> _Texto proporcionado_
He pasado mi veraneo en la playa y había más personas mirando el móvil que personas aplicándose protector solar o bañándose. Caminan por las calles con la cabeza inclinada mirando el aparatito hasta el punto de que hay ciudades que están colocando semáforos en el pavimento; se deposita en la mesilla de noche al acostarse para mirarlo por la mañana apenas se abren los ojos, ¡se lleva hasta al retrete!, ¿cuántas veces ha tropezado o ha estado a punto de tropezar con un zombi que iba por la calle atento solo a su móvil, aislado del mundo?

Hoy he llamado al banco ING −donde tengo cuenta como muchos− porque no conseguía entrar desde el ordenador y me han dicho: a) que no funcionará hasta esa madrugada (¿cómo es posible tanta incompetencia?) y b) que utilice su magnífica app. Cuando le he contestado que no tenía instalada esa aplicación ni pensaba instalarla, me han contestado que ya veré cómo me apaño, porque desde dentro de unos pocos días será imprescindible tener la app para mantener la cuenta en el banco. Resignado, la he instalado y en ese proceso me ha preguntado si le permito conocer mi ubicación y entrar a mis archivos, fotos, etc. Poca vergüenza.

No es que yo sea pesimista, es que he comprendido que el auténtico titular de mis actividades no soy yo, sino ese aparatito que tantos días dejo sin encender porque no me interesa lo más mínimo. Yo soy tan solo el que figura como su propietario y paga la cuota; exclusivamente un financiador y cabeza de turco.

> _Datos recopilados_
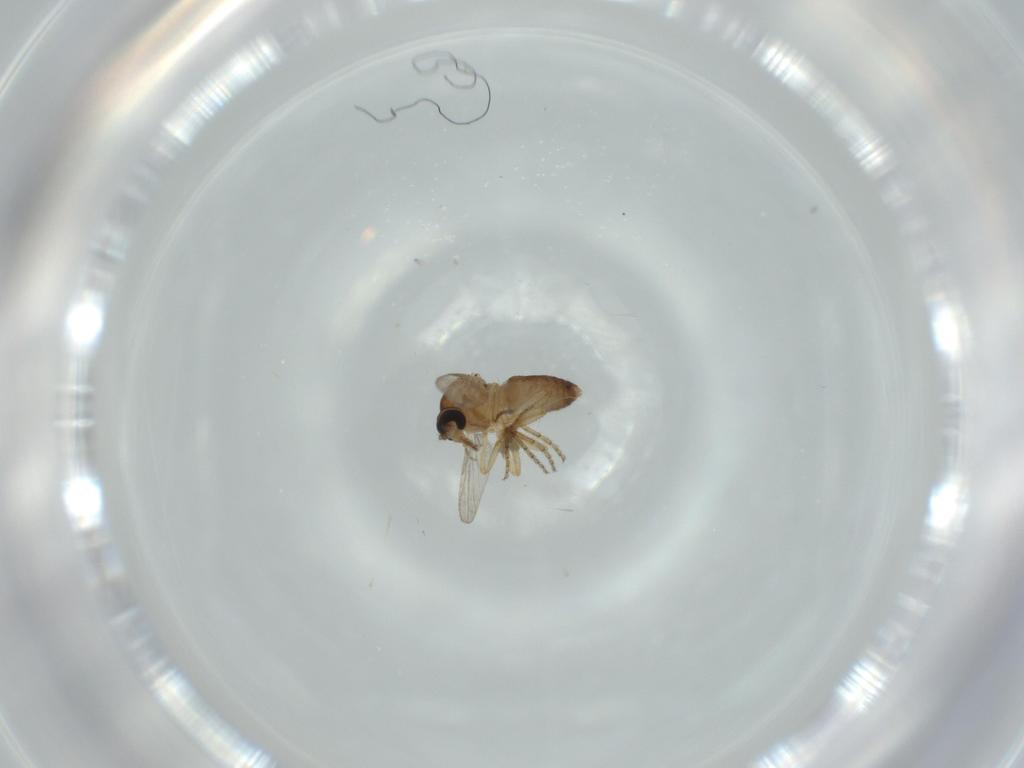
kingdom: Animalia
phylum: Arthropoda
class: Insecta
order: Diptera
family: Ceratopogonidae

> _Consigna_
Copia íntegramente el texto sobre el uso del móvil, sin alterar ni una palabra ni un signo.

> _Respuesta del ejercicio_
He pasado mi veraneo en la playa y había más personas mirando el móvil que personas aplicándose protector solar o bañándose. Caminan por las calles con la cabeza inclinada mirando el aparatito hasta el punto de que hay ciudades que están colocando semáforos en el pavimento; se deposita en la mesilla de noche al acostarse para mirarlo por la mañana apenas se abren los ojos, ¡se lleva hasta al retrete!, ¿cuántas veces ha tropezado o ha estado a punto de tropezar con un zombi que iba por la calle atento solo a su móvil, aislado del mundo?

Hoy he llamado al banco ING −donde tengo cuenta como muchos− porque no conseguía entrar desde el ordenador y me han dicho: a) que no funcionará hasta esa madrugada (¿cómo es posible tanta incompetencia?) y b) que utilice su magnífica app. Cuando le he contestado que no tenía instalada esa aplicación ni pensaba instalarla, me han contestado que ya veré cómo me apaño, porque desde dentro de unos pocos días será imprescindible tener la app para mantener la cuenta en el banco. Resignado, la he instalado y en ese proceso me ha preguntado si le permito conocer mi ubicación y entrar a mis archivos, fotos, etc. Poca vergüenza.

No es que yo sea pesimista, es que he comprendido que el auténtico titular de mis actividades no soy yo, sino ese aparatito que tantos días dejo sin encender porque no me interesa lo más mínimo. Yo soy tan solo el que figura como su propietario y paga la cuota; exclusivamente un financiador y cabeza de turco.